[The problem]: Though the records contain pictures, copy none of them; repeat exactly the lines from the one with "dependencies are needed?" to the end.

[Data]:

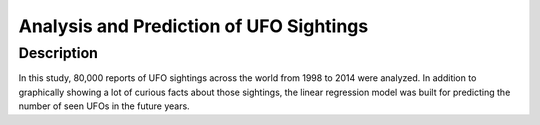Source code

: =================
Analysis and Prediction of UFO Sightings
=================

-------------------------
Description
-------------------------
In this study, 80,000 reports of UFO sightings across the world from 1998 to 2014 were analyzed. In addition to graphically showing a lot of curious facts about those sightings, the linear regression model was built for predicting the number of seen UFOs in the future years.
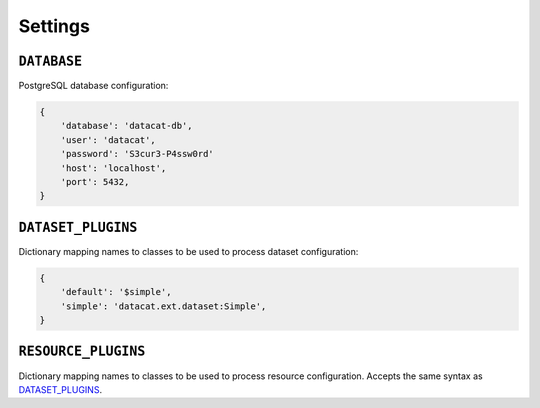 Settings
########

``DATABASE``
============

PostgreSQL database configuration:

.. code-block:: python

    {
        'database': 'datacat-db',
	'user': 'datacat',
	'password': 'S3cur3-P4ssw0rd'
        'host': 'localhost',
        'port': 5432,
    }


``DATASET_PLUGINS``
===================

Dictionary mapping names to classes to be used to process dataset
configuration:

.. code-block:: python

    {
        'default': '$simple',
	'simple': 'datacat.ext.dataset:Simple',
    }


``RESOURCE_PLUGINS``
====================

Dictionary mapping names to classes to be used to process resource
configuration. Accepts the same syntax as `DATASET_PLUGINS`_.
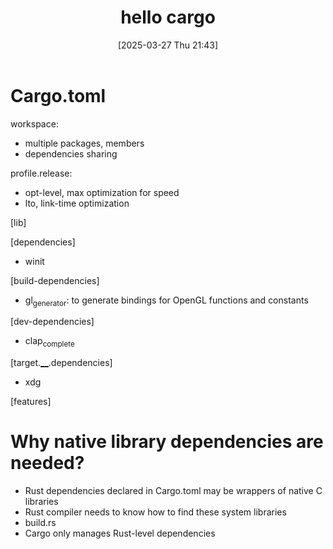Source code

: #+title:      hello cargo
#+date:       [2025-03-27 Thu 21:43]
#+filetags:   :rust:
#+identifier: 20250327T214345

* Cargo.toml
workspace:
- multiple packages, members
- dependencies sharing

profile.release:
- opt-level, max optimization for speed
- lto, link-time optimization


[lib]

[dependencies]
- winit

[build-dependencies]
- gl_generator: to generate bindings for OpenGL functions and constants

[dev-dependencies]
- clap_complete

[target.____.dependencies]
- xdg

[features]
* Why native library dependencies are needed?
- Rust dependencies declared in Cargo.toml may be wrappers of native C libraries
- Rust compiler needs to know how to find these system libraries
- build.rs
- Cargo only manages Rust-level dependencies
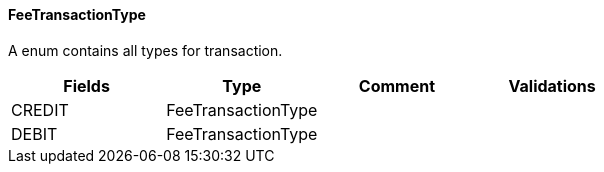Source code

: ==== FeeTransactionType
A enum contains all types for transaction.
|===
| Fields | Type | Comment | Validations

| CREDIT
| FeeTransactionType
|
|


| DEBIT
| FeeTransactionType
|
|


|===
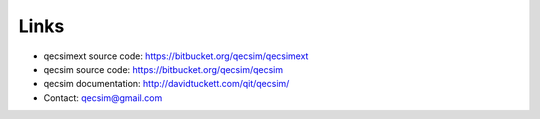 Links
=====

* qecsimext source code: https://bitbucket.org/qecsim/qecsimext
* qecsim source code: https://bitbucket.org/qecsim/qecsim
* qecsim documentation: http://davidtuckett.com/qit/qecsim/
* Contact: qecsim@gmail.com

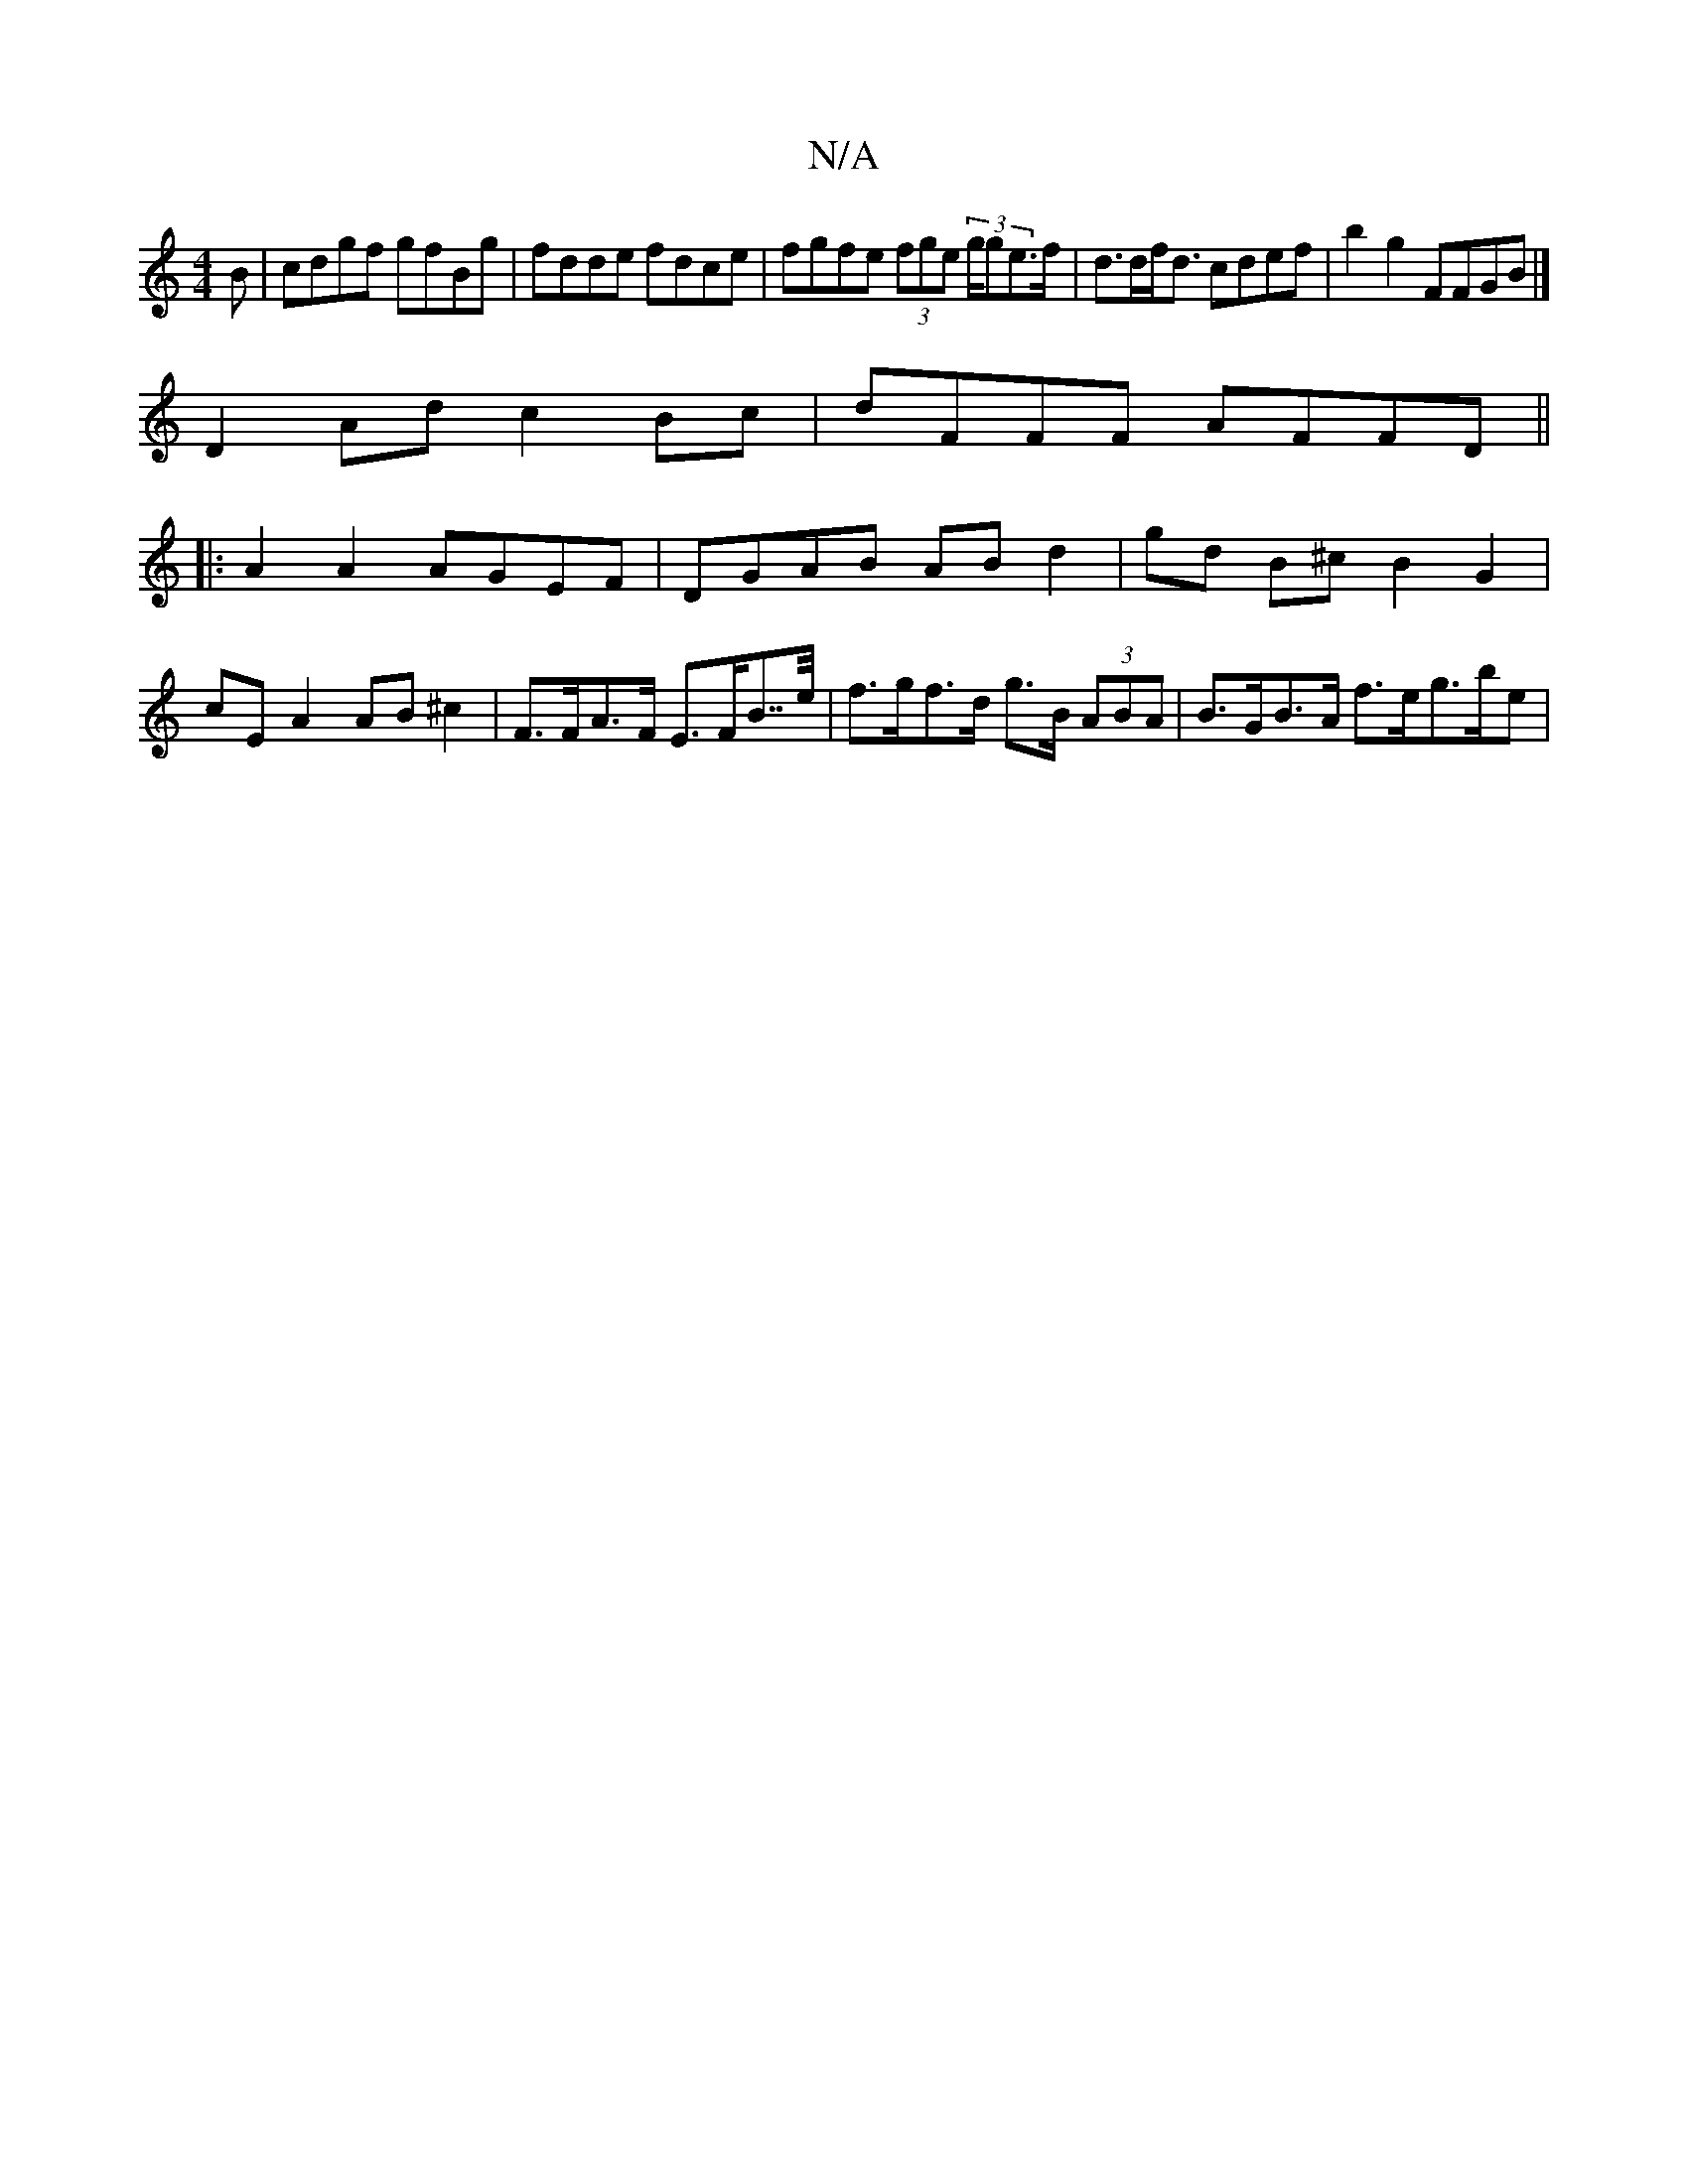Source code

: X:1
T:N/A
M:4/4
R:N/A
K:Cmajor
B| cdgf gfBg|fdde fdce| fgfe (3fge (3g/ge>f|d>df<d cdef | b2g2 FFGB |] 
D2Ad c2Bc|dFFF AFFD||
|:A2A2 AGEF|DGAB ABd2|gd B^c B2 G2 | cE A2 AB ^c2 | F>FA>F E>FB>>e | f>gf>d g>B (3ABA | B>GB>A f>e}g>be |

[Result for this task]:
* Why native library dependencies are needed?
- Rust dependencies declared in Cargo.toml may be wrappers of native C libraries
- Rust compiler needs to know how to find these system libraries
- build.rs
- Cargo only manages Rust-level dependencies
Source code

: ==== FeeTransactionType
A enum contains all types for transaction.
|===
| Fields | Type | Comment | Validations

| CREDIT
| FeeTransactionType
|
|


| DEBIT
| FeeTransactionType
|
|


|===
 Links
=====

* qecsimext source code: https://bitbucket.org/qecsim/qecsimext
* qecsim source code: https://bitbucket.org/qecsim/qecsim
* qecsim documentation: http://davidtuckett.com/qit/qecsim/
* Contact: qecsim@gmail.com

Source code

: X:1
T:N/A
M:4/4
R:N/A
K:Cmajor
B| cdgf gfBg|fdde fdce| fgfe (3fge (3g/ge>f|d>df<d cdef | b2g2 FFGB |] 
D2Ad c2Bc|dFFF AFFD||
|:A2A2 AGEF|DGAB ABd2|gd B^c B2 G2 | cE A2 AB ^c2 | F>FA>F E>FB>>e | f>gf>d g>B (3ABA | B>GB>A f>e}g>be |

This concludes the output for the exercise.